Was ist die Europäische Union
Die Europäische Union ist das ambitionierteste politische Projekt des modernen Europa – ein Zusammenschluss von 27 Staaten, der Frieden, Handel und gemeinsame Regeln über nationale Grenzen stellt.
Der Kontext
Die EU steht regelmäßig im Suchtrend, weil geopolitische Debatten – von Erweiterungsfragen über wirtschaftliche Spannungen bis hin zu sicherheitspolitischen Herausforderungen – immer wieder die Grundfrage aufwerfen: Was ist diese Union eigentlich, und wer entscheidet darin?

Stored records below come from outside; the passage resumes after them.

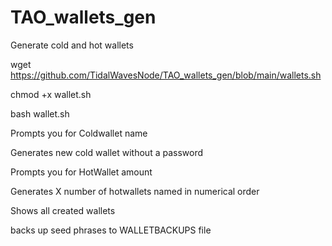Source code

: # TAO_wallets_gen
Generate cold and hot wallets 


wget https://github.com/TidalWavesNode/TAO_wallets_gen/blob/main/wallets.sh

chmod +x wallet.sh

bash wallet.sh


Prompts you for Coldwallet name

Generates new cold wallet without a password

Prompts you for HotWallet amount

Generates X number of hotwallets named in numerical order

Shows all created wallets 

backs up seed phrases to WALLETBACKUPS file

Viele Menschen suchen schlicht eine verständliche Erklärung eines Systems, das ihren Alltag stark prägt, aber institutionell komplex wirkt.

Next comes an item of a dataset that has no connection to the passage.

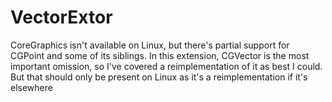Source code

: # VectorExtor

CoreGraphics isn't available on Linux, but there's partial support for CGPoint and some of its siblings.
In this extension, CGVector is the most important omission, so I've covered a reimplementation of it as best I could.
But that should only be present on Linux as it's a reimplementation if it's elsewhere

Die Wurzeln der EU liegen in den 1950er-Jahren, als sechs westeuropäische Länder nach den Verwüstungen zweier Weltkriege begannen, zunächst Kohle- und Stahlproduktion gemeinsam zu verwalten (EGKS). Aus diesem wirtschaftlichen Kern wurde schrittweise ein politisches Projekt. 1993 trat der Vertrag von Maastricht in Kraft und begründete formell die Europäische Union.

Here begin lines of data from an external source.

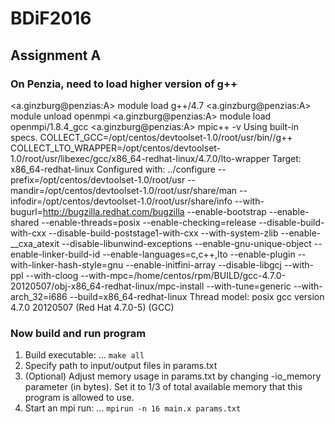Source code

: # BDiF2016

## Assignment A

### On Penzia, need to load higher version of g++


<a.ginzburg@penzias:A> module load g++/4.7
<a.ginzburg@penzias:A> module unload openmpi
<a.ginzburg@penzias:A> module load openmpi/1.8.4_gcc
<a.ginzburg@penzias:A> mpic++ -v
Using built-in specs.
COLLECT_GCC=/opt/centos/devtoolset-1.0/root/usr/bin//g++
COLLECT_LTO_WRAPPER=/opt/centos/devtoolset-1.0/root/usr/libexec/gcc/x86_64-redhat-linux/4.7.0/lto-wrapper
Target: x86_64-redhat-linux
Configured with: ../configure --prefix=/opt/centos/devtoolset-1.0/root/usr --mandir=/opt/centos/devtoolset-1.0/root/usr/share/man --infodir=/opt/centos/devtoolset-1.0/root/usr/share/info --with-bugurl=http://bugzilla.redhat.com/bugzilla --enable-bootstrap --enable-shared --enable-threads=posix --enable-checking=release --disable-build-with-cxx --disable-build-poststage1-with-cxx --with-system-zlib --enable-__cxa_atexit --disable-libunwind-exceptions --enable-gnu-unique-object --enable-linker-build-id --enable-languages=c,c++,lto --enable-plugin --with-linker-hash-style=gnu --enable-initfini-array --disable-libgcj --with-ppl --with-cloog --with-mpc=/home/centos/rpm/BUILD/gcc-4.7.0-20120507/obj-x86_64-redhat-linux/mpc-install --with-tune=generic --with-arch_32=i686 --build=x86_64-redhat-linux
Thread model: posix
gcc version 4.7.0 20120507 (Red Hat 4.7.0-5) (GCC) 

### Now build and run program

1. Build executable:
... `make all`
2. Specify path to input/output files in params.txt
3. (Optional) Adjust memory usage in params.txt by changing  -io_memory parameter (in bytes). Set it to 1/3 of total available memory that this program is allowed to use.
4. Start an mpi run:
... `mpirun -n 16 main.x params.txt`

Heute umfasst die EU 27 Mitgliedstaaten – seit dem Austritt des Vereinigten Königreichs (Brexit, abgeschlossen 2020) ist die Zahl von 28 auf 27 gesunken. Die Union funktioniert über mehrere Hauptinstitutionen: das direkt gewählte Europäische Parlament, den Europäischen Rat (Staats- und Regierungschefs), den Rat der EU (Fachminister), die Europäische Kommission als Exekutive, den Europäischen Gerichtshof, die Europäische Zentralbank und den Europäischen Rechnungshof.
Nicht alle Mitglieder teilen alle Instrumente der EU: Die Eurozone (gemeinsame Währung Euro) und der Schengen-Raum (Reisen ohne Grenzkontrollen) sind zwei getrennte Systeme – ein EU-Mitglied kann in einem, beiden oder keinem davon sein. Diese Abstufungen machen die EU flexibel, aber auch erklärungsbedürftig.